Suzanne Hartmann is the author of Fast Track Thrillers. Book #1, PERIL, is her debut novel and was just released last month. She has also written the non-fiction book, WRITE THIS WAY: TAKE YOUR WRITING TO A NEW LEVEL, a blueprint for writing a novel for the novice and a revising resource for the veteran author. In addition to wife and homeschool mom, she is a consulting editor for Port Yonder Press. She and her family reside in the ST. LOUIS metro-east area. Suzanne operates the website, FICTION WITH A TWIST and maintains a blog, WRITE THIS WAY, to offer resources on the craft of writing, as well as a critique service, to help authors improve their writing and take it to a new level. Below, Suzanne shares her journey from un-published to published author.
How many complete novels have you written so far?

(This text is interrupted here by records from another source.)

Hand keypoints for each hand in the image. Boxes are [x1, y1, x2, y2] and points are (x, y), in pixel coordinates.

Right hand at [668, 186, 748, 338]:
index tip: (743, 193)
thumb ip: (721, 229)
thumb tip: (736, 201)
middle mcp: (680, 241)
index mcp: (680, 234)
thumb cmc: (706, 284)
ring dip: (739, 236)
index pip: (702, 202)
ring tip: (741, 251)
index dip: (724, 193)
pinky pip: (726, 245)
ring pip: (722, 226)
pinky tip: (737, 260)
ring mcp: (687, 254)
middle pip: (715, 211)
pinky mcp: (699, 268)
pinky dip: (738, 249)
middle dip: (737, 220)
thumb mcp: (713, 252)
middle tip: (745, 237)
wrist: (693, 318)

That depends on your definition of “completed.” If you include the Nano draft of my second book (which needs LOTS of revision), then 2.
How many of those have been published? One
Years you’ve been writing: Five
First thing you ever had published: Four short stories to Millikin Publishing for a reading workbook
In a paragraph or two, describe what the road to novel/book publication was like for you. I was so clueless when I started writing my first novel. After I finished the first draft, I had a couple of people review it for me. Then God led me to some Christian writing forums, and from there to an awesome critique group. After spending five months doing a major revision under the guidance of my critique partners, I felt I had polished it enough to send “my baby” out to agents.

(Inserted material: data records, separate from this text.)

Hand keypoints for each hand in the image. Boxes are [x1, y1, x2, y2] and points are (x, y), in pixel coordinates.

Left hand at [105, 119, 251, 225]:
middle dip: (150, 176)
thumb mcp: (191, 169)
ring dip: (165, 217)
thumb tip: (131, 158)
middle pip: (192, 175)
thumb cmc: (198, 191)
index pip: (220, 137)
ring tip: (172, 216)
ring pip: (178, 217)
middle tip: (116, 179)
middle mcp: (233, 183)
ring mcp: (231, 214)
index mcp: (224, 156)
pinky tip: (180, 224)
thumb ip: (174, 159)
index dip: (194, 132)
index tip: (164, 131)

Six months–and many rejections later–I realized the manuscript needed another serious revision. That led to cutting the wordcount from 117K to 89K (yes, I actually cut out about 25% of the words!). Following that came another round of query letter s and rejections. Eventually “out of the blue” (but I know it was by God’s prompting) a critique partner offered to send a referral to her agent, who just happened to be on the top of my list of agents to contact. Although he initially rejected the manuscript, he said I could revise the first few chapters and resubmit. That was the key. He loved the new beginning and offered me a contract!
It took another year and a half of waiting before OakTara offered a publishing contract. This time the waiting was even harder because I wasn’t the only one (or even the main one) making the decisions regarding who to query. I had to put my faith in the agent God had led me to.

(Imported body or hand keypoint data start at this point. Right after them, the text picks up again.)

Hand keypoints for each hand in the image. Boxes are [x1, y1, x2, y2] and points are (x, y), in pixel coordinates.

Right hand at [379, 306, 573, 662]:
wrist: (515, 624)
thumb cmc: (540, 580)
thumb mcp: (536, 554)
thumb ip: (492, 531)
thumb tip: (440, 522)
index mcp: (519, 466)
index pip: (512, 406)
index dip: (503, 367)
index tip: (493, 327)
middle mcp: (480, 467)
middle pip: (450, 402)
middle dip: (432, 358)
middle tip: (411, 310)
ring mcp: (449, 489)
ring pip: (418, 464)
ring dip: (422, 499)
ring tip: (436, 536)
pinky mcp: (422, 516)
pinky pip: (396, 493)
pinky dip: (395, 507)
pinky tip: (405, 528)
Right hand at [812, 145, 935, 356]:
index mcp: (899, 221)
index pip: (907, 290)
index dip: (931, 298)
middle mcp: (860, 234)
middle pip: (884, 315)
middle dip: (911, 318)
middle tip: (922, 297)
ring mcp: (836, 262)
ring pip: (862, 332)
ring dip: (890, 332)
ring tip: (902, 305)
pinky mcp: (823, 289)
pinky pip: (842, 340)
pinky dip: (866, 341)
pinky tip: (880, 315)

Are you a fan of writing contests? Why or why not? No. Most of the time judges are not adequately trained. So you end up with judges marking people down to a 3 for just a few grammatical errors and others giving a 5 just because they like the story. Many times it ends up being luck-of-the-draw. Not to denegrate those who win–to get 3 judges to give high scores means that it is an excellent book–but I think there are many other entries out there that could have had a shot at winning if they had better judges.
Describe the first time you got “The Call.” When I saw my agent’s name on Caller ID, I knew it was either really good news or really bad news. When he said that I’d been offered a contract, I let out a strangled squeal, then thanked him profusely, although my voice probably sounded squeaky. I shook for hours afterwards and could think of nothing else for the rest of the day (or maybe more).
What do you know now that you wish you knew when you were first starting out? I was so clueless when I first started writing that it’s impossible to pick out only a few things that I needed to know. But God was good in that He DIDN’T let me know many things at the beginning. If I’d known how far out of my comfort zone He was going to take me, I might never have started writing.
Three books on writing/publishing you’d recommend:
The First Five Pages (Noah Lukeman)
Writing Fiction for Dummies (Randy Ingermanson)
Write This Way: Take Your Writing to a New Level (Suzanne Hartmann)
How is being published different than you thought it would be? It’s a LOT more work to market your book than I expected.
What are two pieces of advice you would give to writers who are desperately seeking publication? Be willing to learn, and be persistent.